Christ Church is a Grade II listed building in the Cumberland local planning authority area, England. First listed on 14 July 1974. Church. 1 related planning application.
Christ Church
- WRENN ID
- twisted-clay-rowan
- Grade
- II
- Local Planning Authority
- Cumberland
- Country
- England
- Date first listed
- 14 July 1974
- Type
- Church
- Source
- Historic England listing
Description
Christ Church is a parish church built in 1865 by William Bruce, an architect based in Whitehaven who was active from 1862 to 1866. Bruce also designed the nearby St Margaret's church at Wythop in 1865-66.

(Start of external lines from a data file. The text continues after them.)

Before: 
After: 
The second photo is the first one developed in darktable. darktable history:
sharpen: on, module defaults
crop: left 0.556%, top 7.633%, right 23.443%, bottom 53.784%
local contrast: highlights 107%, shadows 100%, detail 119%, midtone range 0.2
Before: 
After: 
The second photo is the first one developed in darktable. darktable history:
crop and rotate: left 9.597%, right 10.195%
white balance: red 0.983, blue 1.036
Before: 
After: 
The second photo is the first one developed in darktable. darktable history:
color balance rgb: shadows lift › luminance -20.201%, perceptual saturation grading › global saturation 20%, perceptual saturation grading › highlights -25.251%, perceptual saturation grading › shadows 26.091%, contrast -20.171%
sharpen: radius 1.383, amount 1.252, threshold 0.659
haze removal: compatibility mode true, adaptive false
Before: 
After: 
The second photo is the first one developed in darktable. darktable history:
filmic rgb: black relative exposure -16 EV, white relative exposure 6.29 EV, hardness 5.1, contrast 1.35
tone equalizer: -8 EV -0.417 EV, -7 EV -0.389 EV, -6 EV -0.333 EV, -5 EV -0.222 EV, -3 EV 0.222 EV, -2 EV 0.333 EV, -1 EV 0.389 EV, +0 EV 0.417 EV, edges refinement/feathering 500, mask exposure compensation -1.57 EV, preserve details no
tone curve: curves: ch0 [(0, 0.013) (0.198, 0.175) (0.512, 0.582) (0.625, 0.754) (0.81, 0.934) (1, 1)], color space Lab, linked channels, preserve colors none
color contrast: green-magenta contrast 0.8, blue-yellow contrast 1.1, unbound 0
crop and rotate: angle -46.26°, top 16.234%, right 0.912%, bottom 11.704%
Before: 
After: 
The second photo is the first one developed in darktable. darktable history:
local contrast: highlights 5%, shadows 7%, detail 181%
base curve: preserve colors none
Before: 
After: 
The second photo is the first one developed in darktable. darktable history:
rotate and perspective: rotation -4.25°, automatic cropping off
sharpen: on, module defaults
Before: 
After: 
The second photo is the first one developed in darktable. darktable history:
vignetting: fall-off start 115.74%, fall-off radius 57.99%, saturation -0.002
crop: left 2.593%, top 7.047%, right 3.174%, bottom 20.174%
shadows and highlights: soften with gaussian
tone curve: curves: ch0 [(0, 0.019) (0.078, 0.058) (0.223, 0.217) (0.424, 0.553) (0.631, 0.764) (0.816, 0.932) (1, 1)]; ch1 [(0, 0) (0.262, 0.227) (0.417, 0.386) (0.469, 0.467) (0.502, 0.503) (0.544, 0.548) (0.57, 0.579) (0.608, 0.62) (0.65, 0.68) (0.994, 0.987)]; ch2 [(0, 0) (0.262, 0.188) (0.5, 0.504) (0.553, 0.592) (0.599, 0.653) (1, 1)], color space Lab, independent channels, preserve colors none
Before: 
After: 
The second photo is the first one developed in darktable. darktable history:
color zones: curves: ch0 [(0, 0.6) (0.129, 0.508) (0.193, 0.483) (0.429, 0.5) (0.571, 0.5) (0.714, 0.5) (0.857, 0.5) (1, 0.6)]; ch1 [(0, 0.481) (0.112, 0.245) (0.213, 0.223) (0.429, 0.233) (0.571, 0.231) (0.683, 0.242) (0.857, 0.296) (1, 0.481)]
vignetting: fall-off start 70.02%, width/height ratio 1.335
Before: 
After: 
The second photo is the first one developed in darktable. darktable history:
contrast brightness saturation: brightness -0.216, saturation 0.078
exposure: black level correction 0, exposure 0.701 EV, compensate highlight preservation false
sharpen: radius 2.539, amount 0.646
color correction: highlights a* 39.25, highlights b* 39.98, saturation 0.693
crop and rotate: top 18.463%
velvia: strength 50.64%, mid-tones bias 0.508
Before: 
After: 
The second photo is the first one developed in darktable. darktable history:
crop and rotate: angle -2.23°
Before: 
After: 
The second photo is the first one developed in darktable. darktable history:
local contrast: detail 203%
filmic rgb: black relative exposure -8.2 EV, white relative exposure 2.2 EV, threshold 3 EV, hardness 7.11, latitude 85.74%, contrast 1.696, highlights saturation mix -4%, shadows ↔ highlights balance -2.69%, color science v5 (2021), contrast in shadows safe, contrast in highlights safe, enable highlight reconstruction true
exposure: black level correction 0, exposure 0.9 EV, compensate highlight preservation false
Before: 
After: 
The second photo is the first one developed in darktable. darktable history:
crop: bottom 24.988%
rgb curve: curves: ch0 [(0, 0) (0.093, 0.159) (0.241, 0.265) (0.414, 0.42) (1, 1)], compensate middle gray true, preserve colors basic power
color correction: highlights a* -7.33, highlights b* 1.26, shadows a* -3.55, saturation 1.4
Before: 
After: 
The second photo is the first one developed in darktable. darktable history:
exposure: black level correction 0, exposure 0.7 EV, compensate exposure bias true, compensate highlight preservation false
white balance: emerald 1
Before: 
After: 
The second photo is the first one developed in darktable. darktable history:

The church is constructed of snecked rock-faced stone with a graded-slate roof. Its plan consists of a wide nave with a narrower vestibule at the west end, a north-west tower, a south-west porch, a short lower chancel, and a north vestry.
The exterior is built in the simple Gothic style and proportions favoured in the early 19th century. The nave features buttresses and a corbel table, with five tall transomed two-light plate-tracery windows. The west window is stepped with five lights and illuminates the gallery. Below it is a west doorway with a cusped arch, flanked by lancet windows. The lean-to south porch has a segmental-headed south doorway and trefoil stair windows. The three-stage tower has angle buttresses, a plain parapet, and plain pyramidal pinnacles. Its north doorway is similar to the porch entrance, with lancet windows in the lower stages and small two-light belfry openings. The chancel has angle buttresses, a stepped five-light east window, and a two-light plate-tracery south window. The lean-to vestry is an integral part of the design, with paired lancets to the east window and a shoulder-headed north doorway.
The interior features two tiers of superimposed cast-iron posts supporting the nave gallery and four-way arched braces in the roof. The five-bay roof is plastered behind common rafters and above collar beams. The chancel arch is double-chamfered, and the chancel has a richer polygonal roof with moulded and painted cornice and ribs. Walls are plastered. The nave has raised floorboards and the sanctuary has decorative tiles. The vestibule incorporates gallery stairs with cast-iron balusters and a floor of diaperwork red and yellow tiles. Half-glazed doors under overlights with intersecting glazing bars lead from the vestibule to the nave.
The gallery frontal is decorated with shoulder-headed panels. The font is an octagonal stone bowl with carved decoration including Evangelist symbols, accompanied by a font cover with a figure of Simeon, added in 1935. Behind the font are metal plaques with texts that belong with the 1865 building. A wooden polygonal Gothic pulpit is a later addition. The panelled chancel dado incorporates a canopied timber reredos from around 1900, and the chancel retains its encaustic tiles. Stained glass windows from the late 19th and early 20th centuries include one signed by Heaton, Butler & Bayne, depicting Christ casting out spirits in the east window. The pews were removed in the early 21st century.
The churchyard wall is of rock-faced stone with railings and incorporates two west entrances with gabled caps to freestone piers.
The church is of particular historical interest because it retained the style and plan of early 19th-century Gothic churches, including a gallery and short chancel, which had long been unfashionable by the 1860s. Pevsner described it as an extraordinarily reactionary design, though its conservatism is of genuine interest. The church has retained its original external character, some original fittings, and is one of a minority of 19th-century churches that has kept its original nave galleries. The east window is of high quality.